**About this task**
Whenever the string "text" appears in a line below, please copy the line out.

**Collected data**

▼

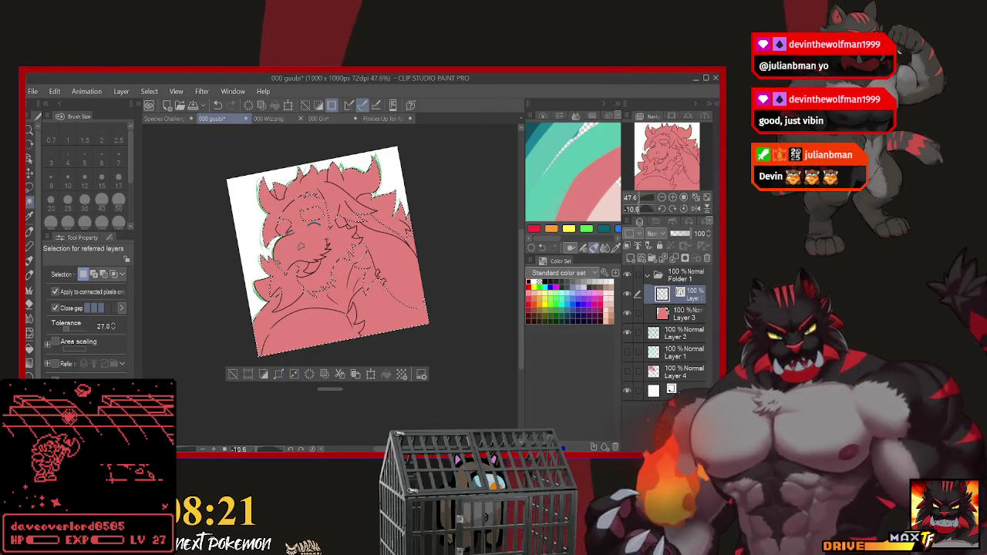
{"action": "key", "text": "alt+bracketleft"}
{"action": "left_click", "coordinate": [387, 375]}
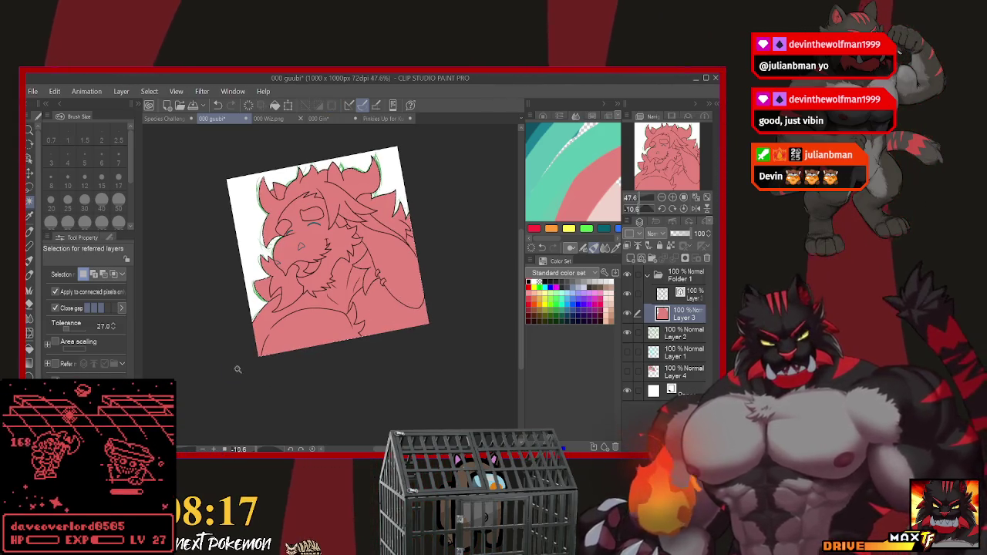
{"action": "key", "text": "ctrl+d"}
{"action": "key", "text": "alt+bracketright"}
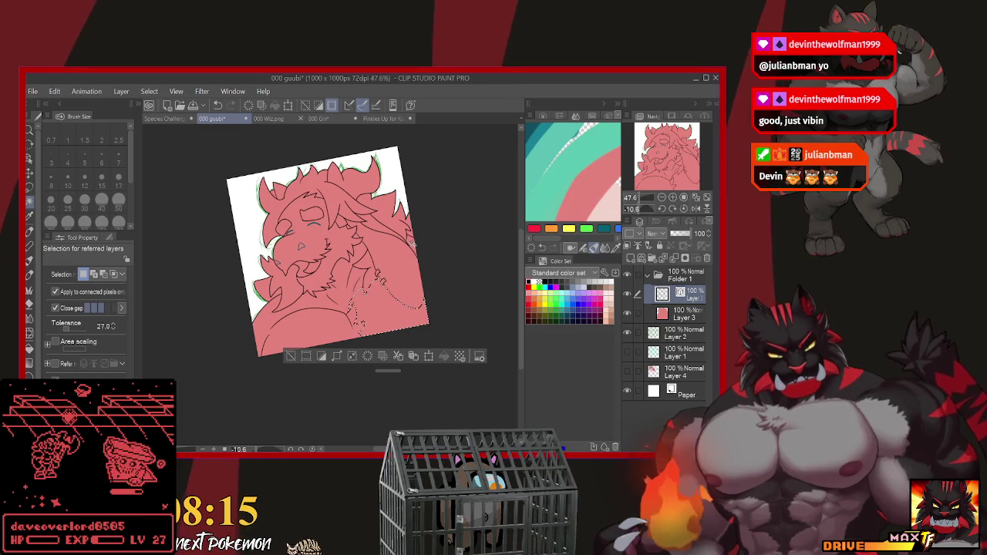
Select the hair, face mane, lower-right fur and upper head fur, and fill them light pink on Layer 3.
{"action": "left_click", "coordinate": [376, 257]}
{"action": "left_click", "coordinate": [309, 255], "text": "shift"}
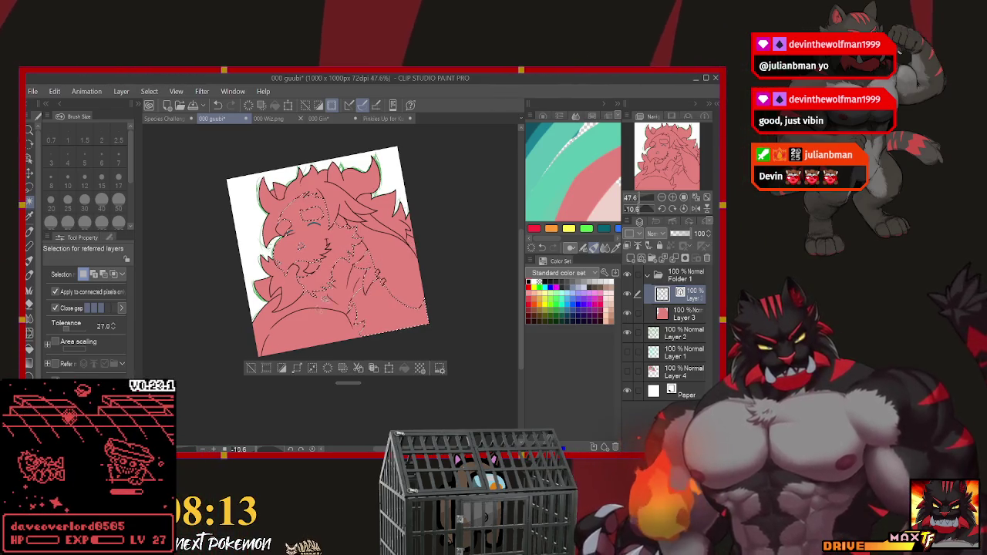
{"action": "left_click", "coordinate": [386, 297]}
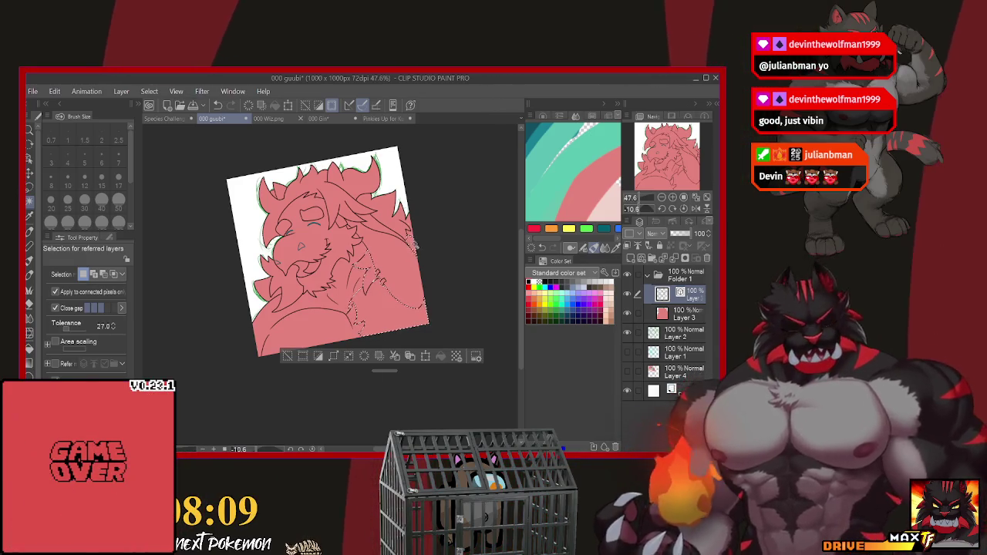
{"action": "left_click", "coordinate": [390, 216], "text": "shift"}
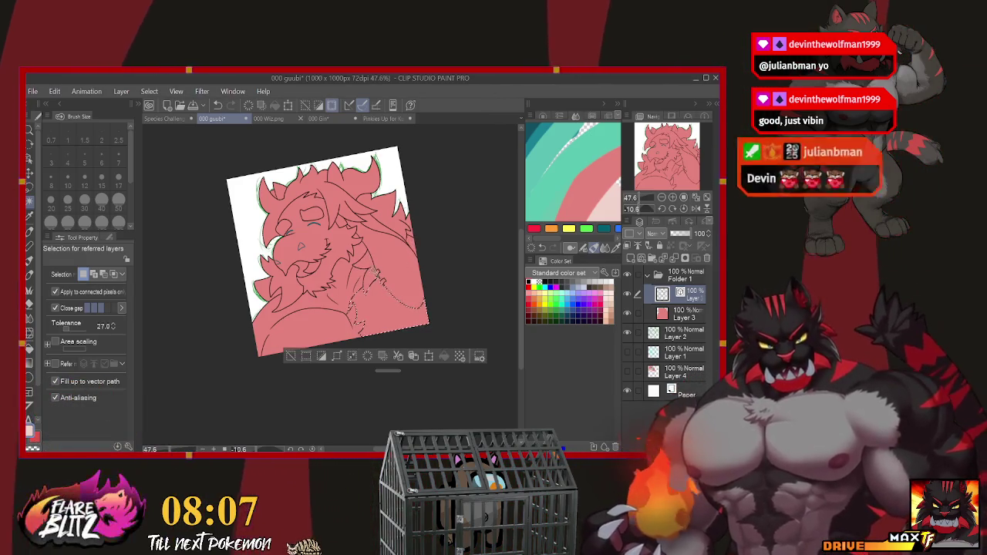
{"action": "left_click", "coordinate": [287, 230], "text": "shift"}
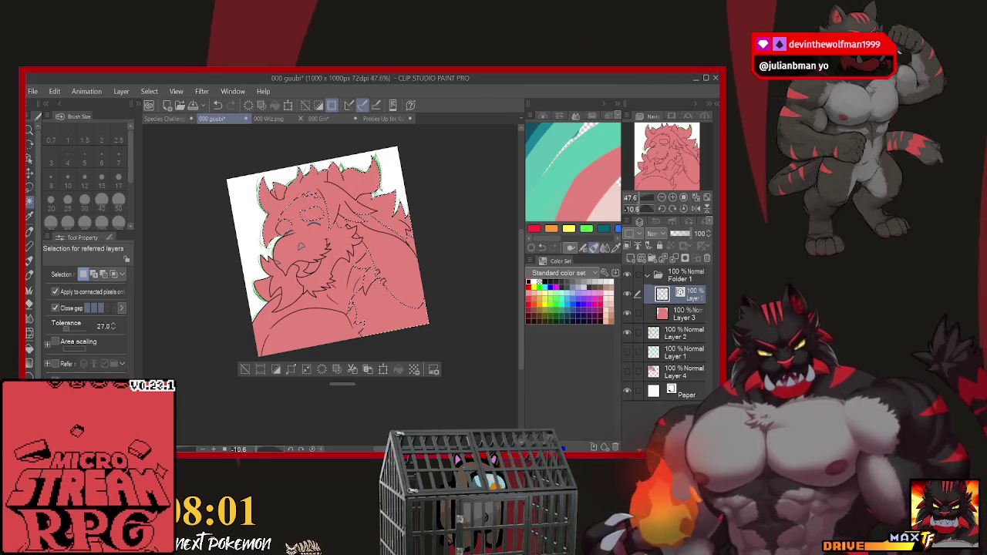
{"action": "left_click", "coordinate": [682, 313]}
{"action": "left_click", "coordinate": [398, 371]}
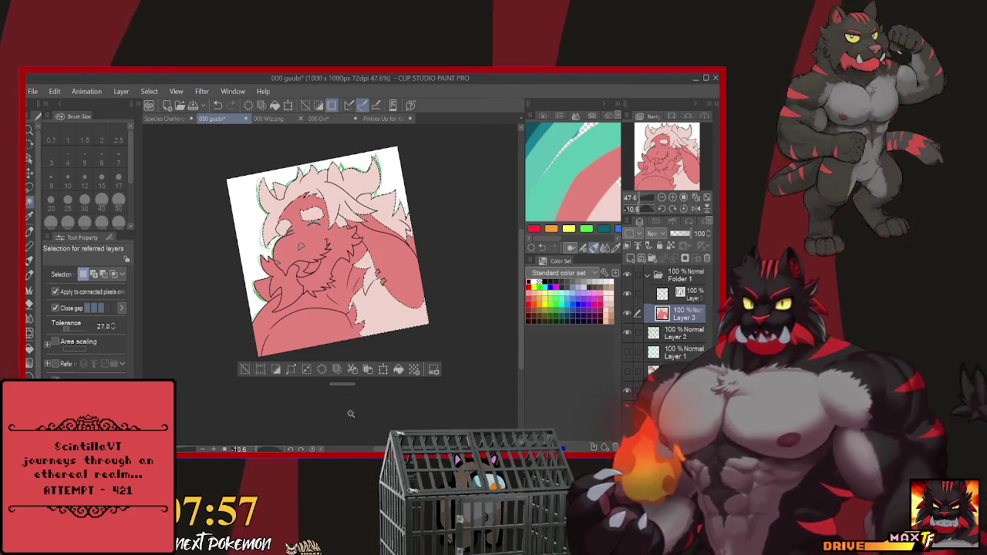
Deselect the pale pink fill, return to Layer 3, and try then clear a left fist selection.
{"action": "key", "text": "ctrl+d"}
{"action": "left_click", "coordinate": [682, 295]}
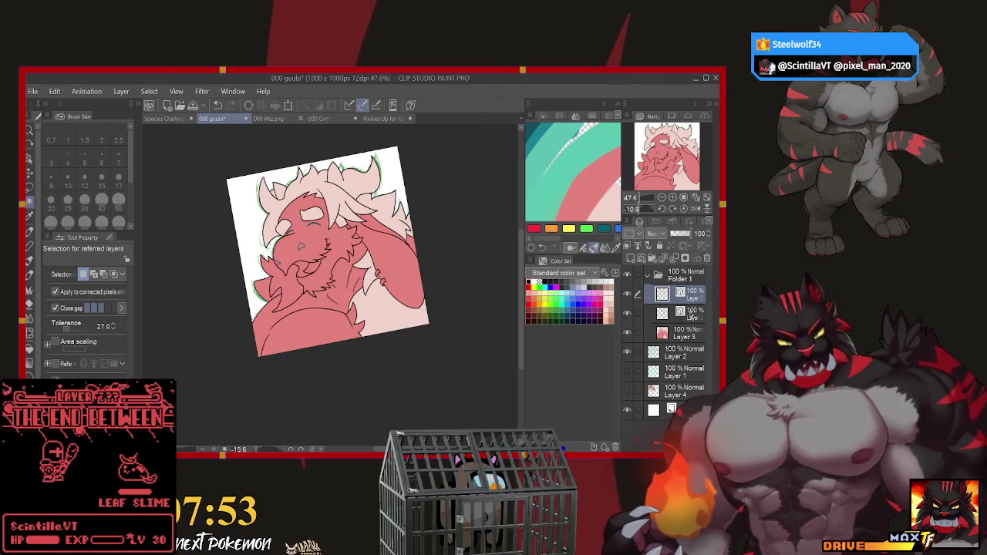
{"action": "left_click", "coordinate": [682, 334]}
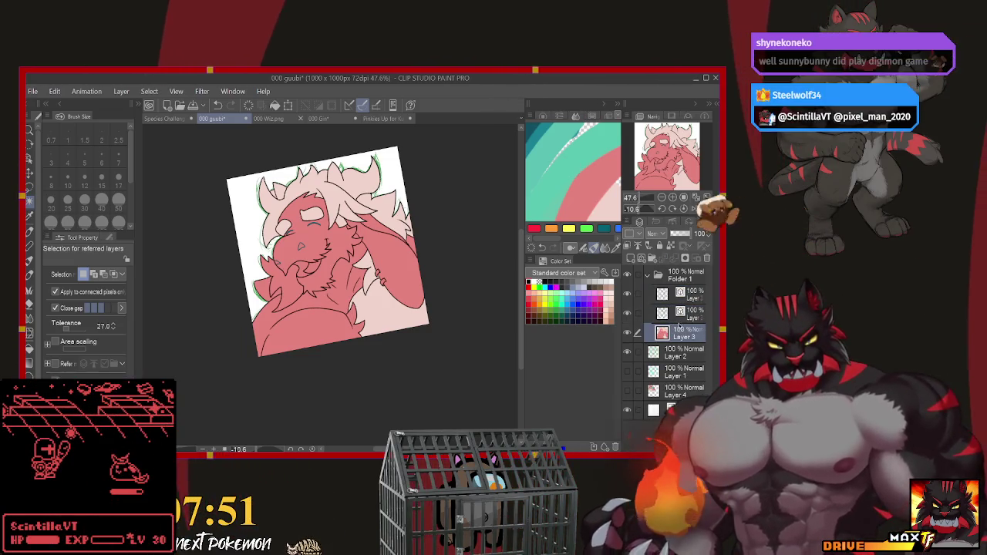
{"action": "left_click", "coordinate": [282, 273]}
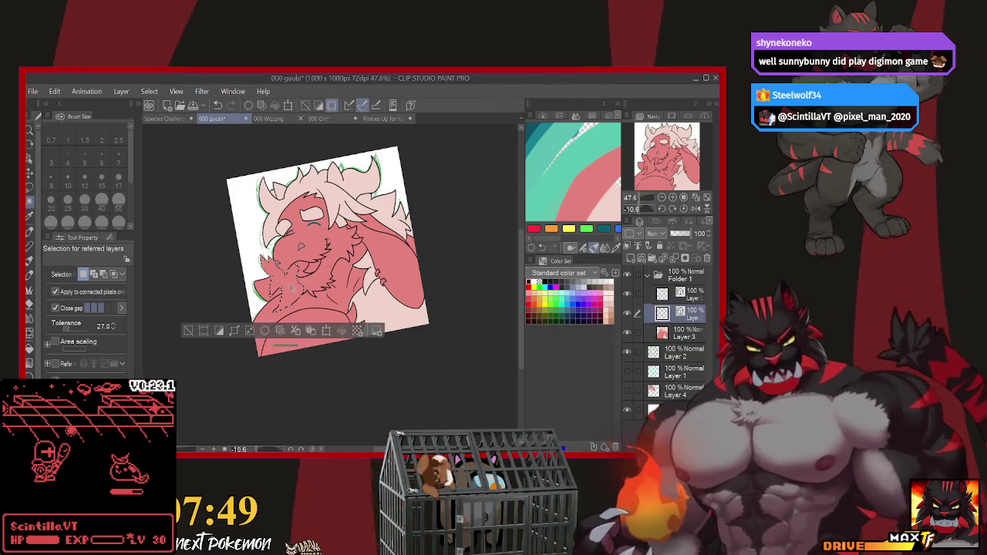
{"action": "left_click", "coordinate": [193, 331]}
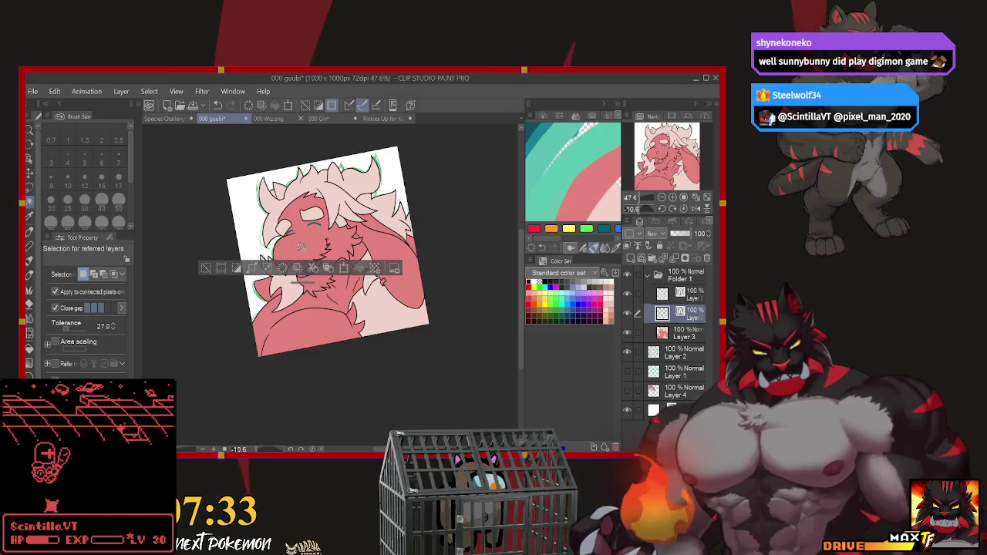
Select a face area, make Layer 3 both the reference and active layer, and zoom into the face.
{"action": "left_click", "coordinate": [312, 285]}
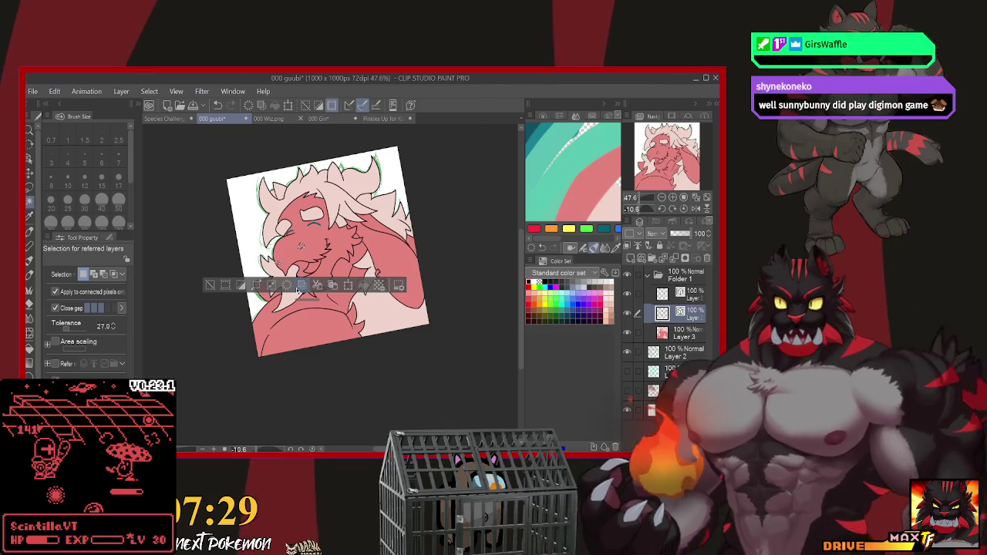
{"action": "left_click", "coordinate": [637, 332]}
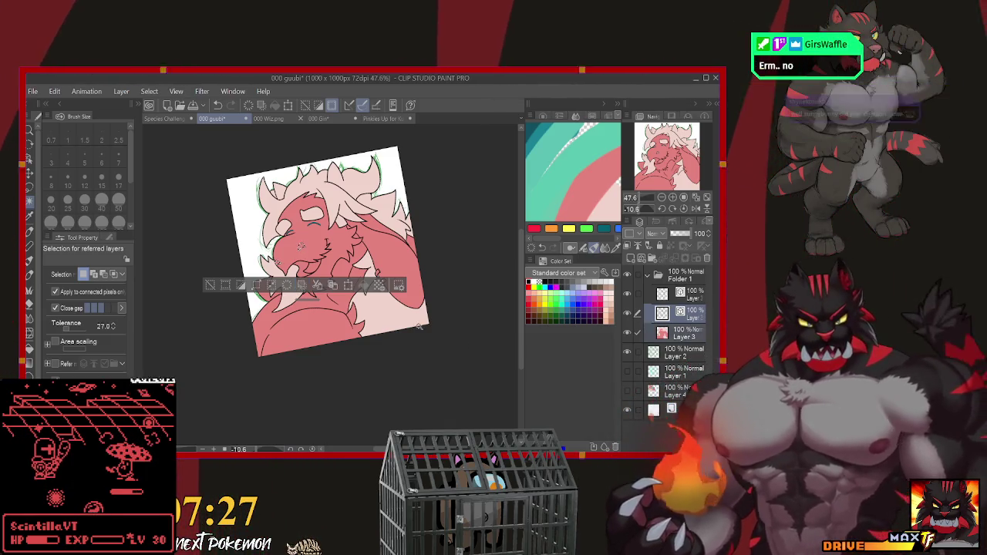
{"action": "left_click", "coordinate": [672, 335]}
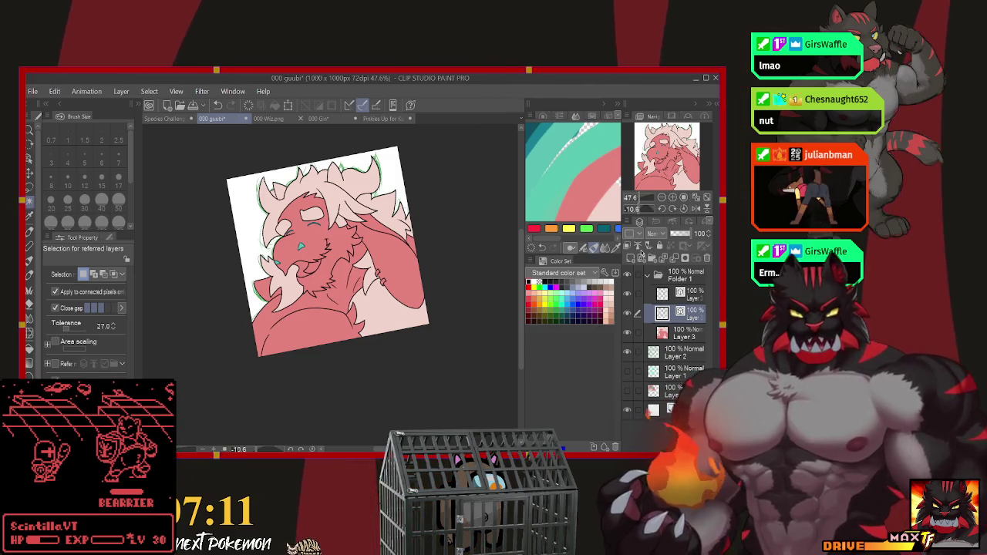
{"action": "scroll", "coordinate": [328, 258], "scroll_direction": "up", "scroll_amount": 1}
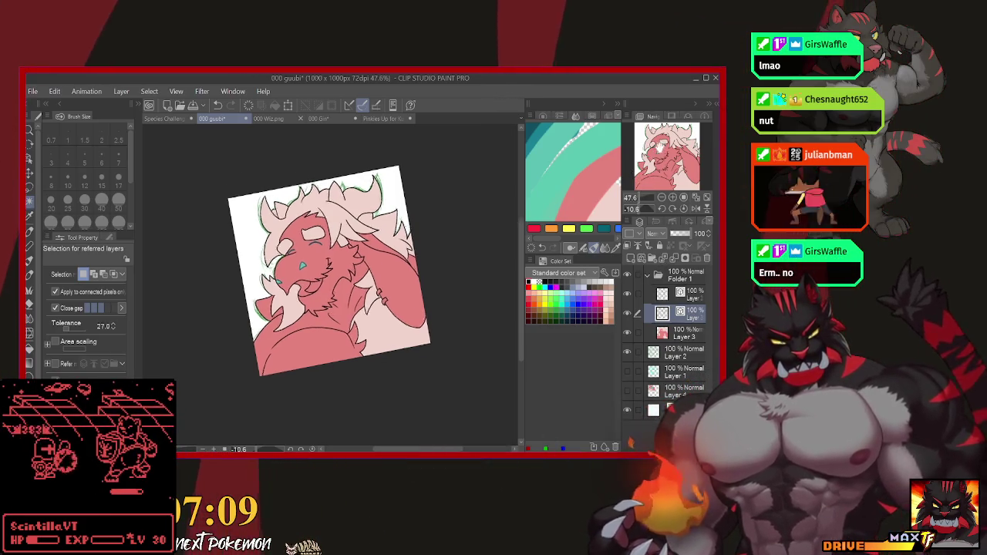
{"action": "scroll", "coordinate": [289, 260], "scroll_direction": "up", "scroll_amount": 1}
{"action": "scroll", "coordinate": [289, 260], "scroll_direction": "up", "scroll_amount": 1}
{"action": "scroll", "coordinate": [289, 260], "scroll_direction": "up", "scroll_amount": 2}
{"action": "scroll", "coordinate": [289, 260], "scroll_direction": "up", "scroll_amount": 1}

▲

**Result of this exercise**
{"action": "key", "text": "alt+bracketleft"}
{"action": "key", "text": "ctrl+d"}
{"action": "key", "text": "alt+bracketright"}
{"action": "left_click", "coordinate": [309, 255], "text": "shift"}
{"action": "left_click", "coordinate": [390, 216], "text": "shift"}
{"action": "left_click", "coordinate": [287, 230], "text": "shift"}
{"action": "key", "text": "ctrl+d"}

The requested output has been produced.